→ **Provided information**
━━━━━━━━━━━━━━━━━━━━

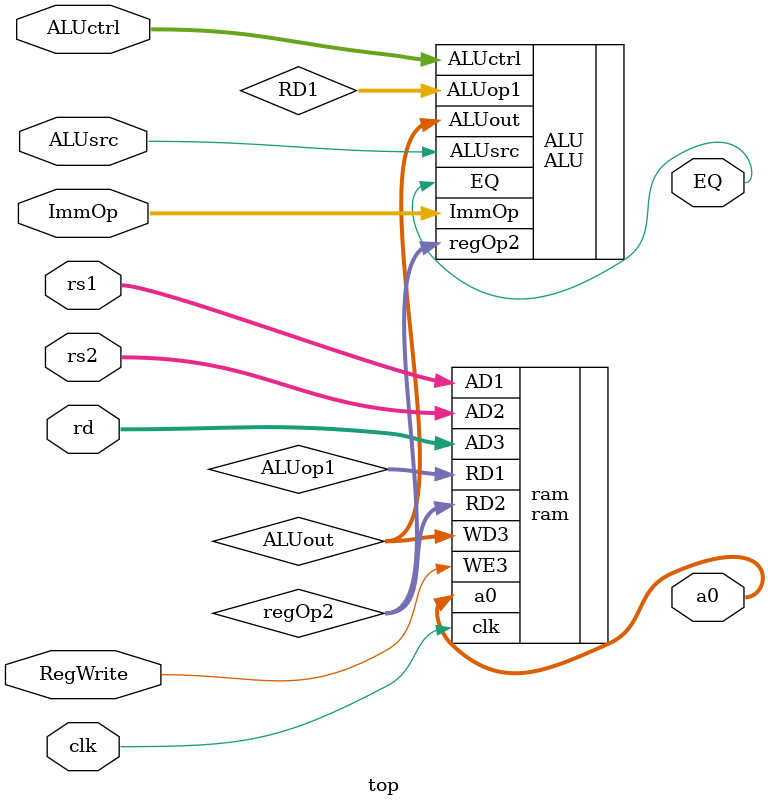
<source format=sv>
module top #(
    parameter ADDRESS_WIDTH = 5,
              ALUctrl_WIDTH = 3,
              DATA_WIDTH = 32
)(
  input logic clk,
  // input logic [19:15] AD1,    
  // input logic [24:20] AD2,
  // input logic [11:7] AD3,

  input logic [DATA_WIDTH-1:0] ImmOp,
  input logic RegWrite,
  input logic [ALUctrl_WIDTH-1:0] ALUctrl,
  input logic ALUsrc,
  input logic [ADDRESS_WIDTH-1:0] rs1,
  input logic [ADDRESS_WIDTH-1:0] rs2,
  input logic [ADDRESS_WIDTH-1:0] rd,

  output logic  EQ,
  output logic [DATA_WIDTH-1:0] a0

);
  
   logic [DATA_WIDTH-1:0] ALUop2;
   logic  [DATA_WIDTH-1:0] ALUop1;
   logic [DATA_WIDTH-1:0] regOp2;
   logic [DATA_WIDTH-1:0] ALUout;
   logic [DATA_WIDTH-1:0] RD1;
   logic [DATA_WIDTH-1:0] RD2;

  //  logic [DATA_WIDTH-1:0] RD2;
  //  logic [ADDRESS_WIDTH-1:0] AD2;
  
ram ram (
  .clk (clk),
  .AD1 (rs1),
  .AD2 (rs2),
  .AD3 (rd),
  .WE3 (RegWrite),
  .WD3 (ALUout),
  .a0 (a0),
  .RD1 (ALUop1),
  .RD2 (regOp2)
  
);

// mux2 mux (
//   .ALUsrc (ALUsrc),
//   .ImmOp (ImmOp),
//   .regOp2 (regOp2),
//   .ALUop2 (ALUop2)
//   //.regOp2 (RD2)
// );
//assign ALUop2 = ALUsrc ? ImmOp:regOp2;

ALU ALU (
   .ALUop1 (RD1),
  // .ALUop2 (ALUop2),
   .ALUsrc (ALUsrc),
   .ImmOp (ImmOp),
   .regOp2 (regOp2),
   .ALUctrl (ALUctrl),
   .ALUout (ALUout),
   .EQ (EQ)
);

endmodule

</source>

━━━━━━━━━━━━━━━━━━━━

→ **Problem description**
Reproduce each entry precisely. Leave the pictures out.

→ **Exercise answer**
<source format=sv>
module top #(
    parameter ADDRESS_WIDTH = 5,
              ALUctrl_WIDTH = 3,
              DATA_WIDTH = 32
)(
  input logic clk,
  // input logic [19:15] AD1,    
  // input logic [24:20] AD2,
  // input logic [11:7] AD3,

  input logic [DATA_WIDTH-1:0] ImmOp,
  input logic RegWrite,
  input logic [ALUctrl_WIDTH-1:0] ALUctrl,
  input logic ALUsrc,
  input logic [ADDRESS_WIDTH-1:0] rs1,
  input logic [ADDRESS_WIDTH-1:0] rs2,
  input logic [ADDRESS_WIDTH-1:0] rd,

  output logic  EQ,
  output logic [DATA_WIDTH-1:0] a0

);
  
   logic [DATA_WIDTH-1:0] ALUop2;
   logic  [DATA_WIDTH-1:0] ALUop1;
   logic [DATA_WIDTH-1:0] regOp2;
   logic [DATA_WIDTH-1:0] ALUout;
   logic [DATA_WIDTH-1:0] RD1;
   logic [DATA_WIDTH-1:0] RD2;

  //  logic [DATA_WIDTH-1:0] RD2;
  //  logic [ADDRESS_WIDTH-1:0] AD2;
  
ram ram (
  .clk (clk),
  .AD1 (rs1),
  .AD2 (rs2),
  .AD3 (rd),
  .WE3 (RegWrite),
  .WD3 (ALUout),
  .a0 (a0),
  .RD1 (ALUop1),
  .RD2 (regOp2)
  
);

// mux2 mux (
//   .ALUsrc (ALUsrc),
//   .ImmOp (ImmOp),
//   .regOp2 (regOp2),
//   .ALUop2 (ALUop2)
//   //.regOp2 (RD2)
// );
//assign ALUop2 = ALUsrc ? ImmOp:regOp2;

ALU ALU (
   .ALUop1 (RD1),
  // .ALUop2 (ALUop2),
   .ALUsrc (ALUsrc),
   .ImmOp (ImmOp),
   .regOp2 (regOp2),
   .ALUctrl (ALUctrl),
   .ALUout (ALUout),
   .EQ (EQ)
);

endmodule

</source>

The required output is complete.